--- begin Document text ---

Kudos to the team at Channel 4 News and especially chief correspondent Alex Thomson for their willingness, once again, to broadcast the atrocities of the grouse shooting industry with such lucidity.
Our biggest thanks needs to go to the RSPB’s Investigations Team, whose dedication, ingenuity, professionalism and sheer tenacity, despite the daily foul, vitriolic abuse they’re subjected to from the criminals and their benefactors, continues to provide us with such insight.
If you want to demonstrate your support please consider making a donation to keep the team in the field – see here.
UPDATE 24 October 2024: 130 hen harriers confirmed ‘missing’ or illegally killed in UK since 2018, most of them on or close to grouse moors (here)
UPDATE 31 October 2024: Moorland Association’s response to THAT damaging video/audio aired on Channel 4 News last week (here)
UPDATE 14 April 2025: Gamekeeper from a Yorkshire Dales grouse moor charged in relation to alleged shooting of a hen harrier (as featured on Channel 4 News last October) here
UPDATE 2 May 2025: Gamekeeper Racster Dingwall pleads not guilty to two charges relating to alleged conspiracy to kill a Hen Harrier on grouse moor in Yorkshire Dales National Park (here)

--- end Document text ---
--- begin Data provided ---

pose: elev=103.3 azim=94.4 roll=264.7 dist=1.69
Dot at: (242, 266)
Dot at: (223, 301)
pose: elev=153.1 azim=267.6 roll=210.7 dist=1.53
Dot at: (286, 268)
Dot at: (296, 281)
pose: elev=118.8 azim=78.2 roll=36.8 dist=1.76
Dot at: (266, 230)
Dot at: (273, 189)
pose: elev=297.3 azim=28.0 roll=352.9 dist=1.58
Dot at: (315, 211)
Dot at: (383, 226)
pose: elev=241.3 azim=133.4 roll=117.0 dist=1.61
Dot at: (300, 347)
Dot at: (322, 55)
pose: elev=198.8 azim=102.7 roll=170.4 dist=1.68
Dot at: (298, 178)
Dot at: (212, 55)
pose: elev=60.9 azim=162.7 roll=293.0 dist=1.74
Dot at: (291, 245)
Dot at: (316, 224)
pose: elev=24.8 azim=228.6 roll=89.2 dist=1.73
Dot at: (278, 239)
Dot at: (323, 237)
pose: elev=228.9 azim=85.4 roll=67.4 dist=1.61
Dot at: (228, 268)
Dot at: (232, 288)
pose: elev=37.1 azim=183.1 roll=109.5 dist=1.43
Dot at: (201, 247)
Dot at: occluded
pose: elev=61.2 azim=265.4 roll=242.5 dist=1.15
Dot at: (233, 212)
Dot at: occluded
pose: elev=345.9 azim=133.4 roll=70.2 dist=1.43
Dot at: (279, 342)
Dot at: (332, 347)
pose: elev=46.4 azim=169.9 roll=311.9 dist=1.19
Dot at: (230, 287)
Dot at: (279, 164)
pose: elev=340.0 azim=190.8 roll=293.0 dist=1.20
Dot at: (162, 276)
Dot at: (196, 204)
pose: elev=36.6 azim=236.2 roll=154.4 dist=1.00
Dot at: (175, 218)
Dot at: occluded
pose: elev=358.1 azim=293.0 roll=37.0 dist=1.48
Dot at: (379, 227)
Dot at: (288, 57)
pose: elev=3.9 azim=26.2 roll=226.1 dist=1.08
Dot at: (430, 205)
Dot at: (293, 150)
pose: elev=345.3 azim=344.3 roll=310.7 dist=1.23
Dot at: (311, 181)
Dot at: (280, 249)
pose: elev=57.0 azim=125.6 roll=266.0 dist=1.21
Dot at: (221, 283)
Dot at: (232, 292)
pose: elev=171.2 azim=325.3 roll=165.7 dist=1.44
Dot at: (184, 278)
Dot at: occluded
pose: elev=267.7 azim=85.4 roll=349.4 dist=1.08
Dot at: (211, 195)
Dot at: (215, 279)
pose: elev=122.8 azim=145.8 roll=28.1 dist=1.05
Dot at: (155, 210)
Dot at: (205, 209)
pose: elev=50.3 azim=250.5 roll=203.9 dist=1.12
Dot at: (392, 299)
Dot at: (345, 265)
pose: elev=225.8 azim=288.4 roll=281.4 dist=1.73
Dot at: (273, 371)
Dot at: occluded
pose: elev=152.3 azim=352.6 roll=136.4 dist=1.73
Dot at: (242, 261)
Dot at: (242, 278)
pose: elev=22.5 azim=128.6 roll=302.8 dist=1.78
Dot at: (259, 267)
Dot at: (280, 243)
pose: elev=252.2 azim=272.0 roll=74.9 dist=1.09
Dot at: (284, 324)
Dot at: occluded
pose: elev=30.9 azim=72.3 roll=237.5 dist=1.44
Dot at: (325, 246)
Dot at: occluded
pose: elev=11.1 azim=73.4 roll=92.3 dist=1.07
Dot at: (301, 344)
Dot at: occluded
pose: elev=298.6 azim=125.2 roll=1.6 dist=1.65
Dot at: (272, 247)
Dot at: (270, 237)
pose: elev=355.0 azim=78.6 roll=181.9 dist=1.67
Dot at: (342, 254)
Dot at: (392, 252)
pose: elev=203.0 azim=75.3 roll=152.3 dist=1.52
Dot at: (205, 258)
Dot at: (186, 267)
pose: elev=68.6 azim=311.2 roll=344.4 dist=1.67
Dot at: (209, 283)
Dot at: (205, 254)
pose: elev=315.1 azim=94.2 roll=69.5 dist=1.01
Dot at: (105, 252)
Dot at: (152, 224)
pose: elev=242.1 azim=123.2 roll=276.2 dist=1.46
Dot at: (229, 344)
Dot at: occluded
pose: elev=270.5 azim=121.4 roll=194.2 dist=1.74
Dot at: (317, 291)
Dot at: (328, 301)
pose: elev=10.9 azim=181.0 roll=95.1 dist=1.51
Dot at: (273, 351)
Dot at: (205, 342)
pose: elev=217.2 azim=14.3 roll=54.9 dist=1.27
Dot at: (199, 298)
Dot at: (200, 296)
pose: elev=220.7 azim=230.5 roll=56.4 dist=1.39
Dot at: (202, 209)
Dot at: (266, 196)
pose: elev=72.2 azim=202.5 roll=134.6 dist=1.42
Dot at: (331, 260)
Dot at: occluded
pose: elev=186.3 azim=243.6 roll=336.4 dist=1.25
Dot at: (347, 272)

--- end Data provided ---

Task to carry out.
Retype everything from "Our biggest thanks" down to "grouse moors (here)" in the grouse shooting text above, keeping every word and mark unchanged.

The response.
Our biggest thanks needs to go to the RSPB’s Investigations Team, whose dedication, ingenuity, professionalism and sheer tenacity, despite the daily foul, vitriolic abuse they’re subjected to from the criminals and their benefactors, continues to provide us with such insight.
If you want to demonstrate your support please consider making a donation to keep the team in the field – see here.
UPDATE 24 October 2024: 130 hen harriers confirmed ‘missing’ or illegally killed in UK since 2018, most of them on or close to grouse moors (here)